Class RemoveValuesDataProcessor

java.lang.Object
de.cxp.ocs.preprocessor.ConfigureableDataprocessor<PatternConfiguration>
de.cxp.ocs.preprocessor.impl.RemoveValuesDataProcessor
All Implemented Interfaces:
DocumentPreProcessor

public class RemoveValuesDataProcessor extends ConfigureableDataprocessor<PatternConfiguration>
DocumentPreProcessor implementation which removes values from a fields value based on a regular expression. Will be auto configured and can be further configuration like described below:
  data-processor-configuration: 
   processors:
     - RemoveValuesDataProcessor
  configuration:
     RemoveValuesDataProcessor:
       someFieldName: ".*\\d+.*"
       someFieldName_destination: "someDestinationField"
       # Optional configuration:
       # RegEx used to split the value into chunks, //s+ if omitted
       someFieldName_wordSplitRegEx: "/"
       # join character used when combining splitted cleared chunks, default space " "

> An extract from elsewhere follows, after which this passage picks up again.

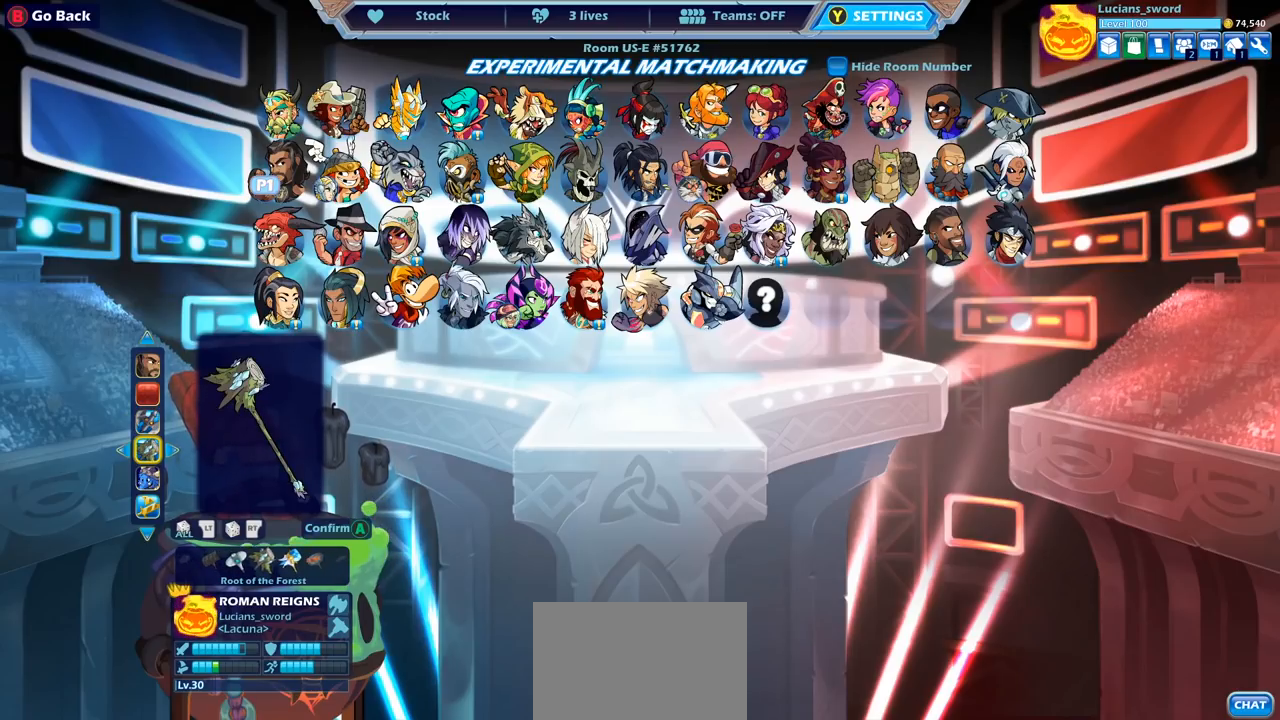
{"buttons": [], "left_stick": "center", "right_stick": "center", "events": [[217, "DPAD_RIGHT", "down"], [333, "DPAD_RIGHT", "up"]]}
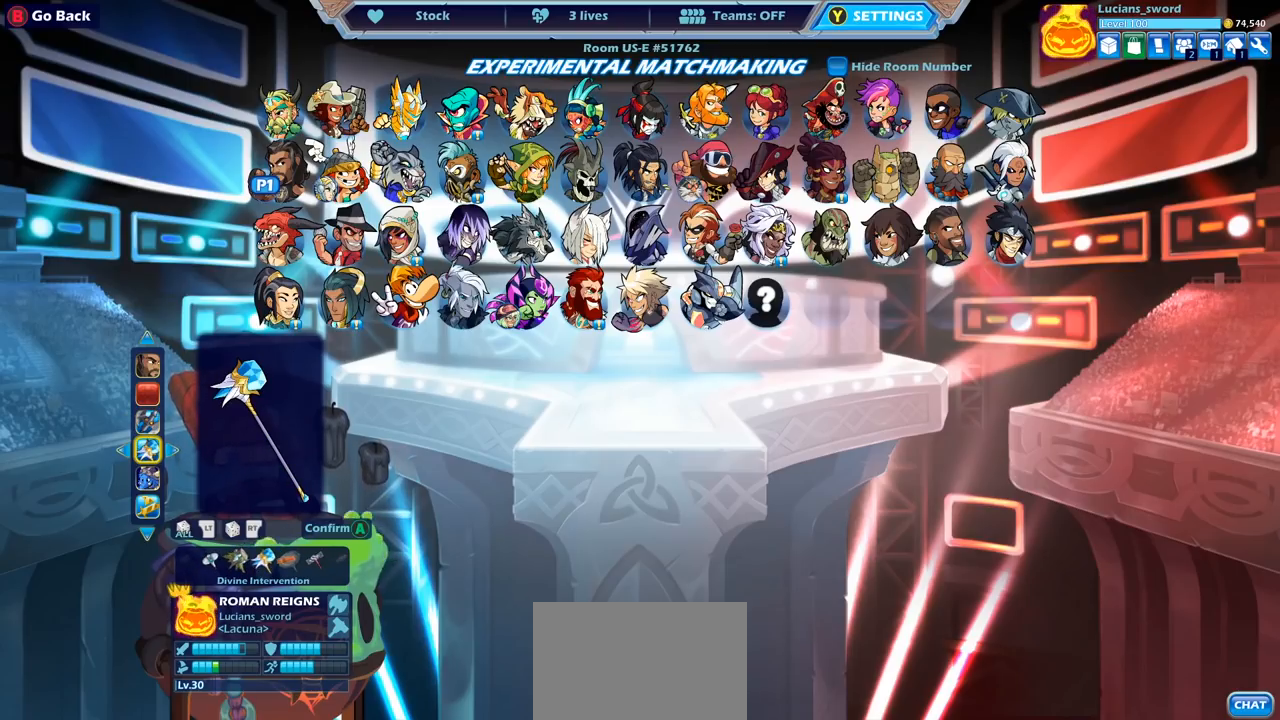
{"buttons": [], "left_stick": "center", "right_stick": "center", "events": [[250, "DPAD_RIGHT", "down"], [400, "DPAD_RIGHT", "up"]]}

       someFieldName_wordJoinSeparator: "/"
 
This would remove all numerical values from the field with the name 'someFieldName' and write it into the field 'someDestinationField'. If no destination is specified, the destination will be the source field. This implementation splits the value into separate tokens and checks the regular expression against each token. If the regular expression matches the token, the token get's removed.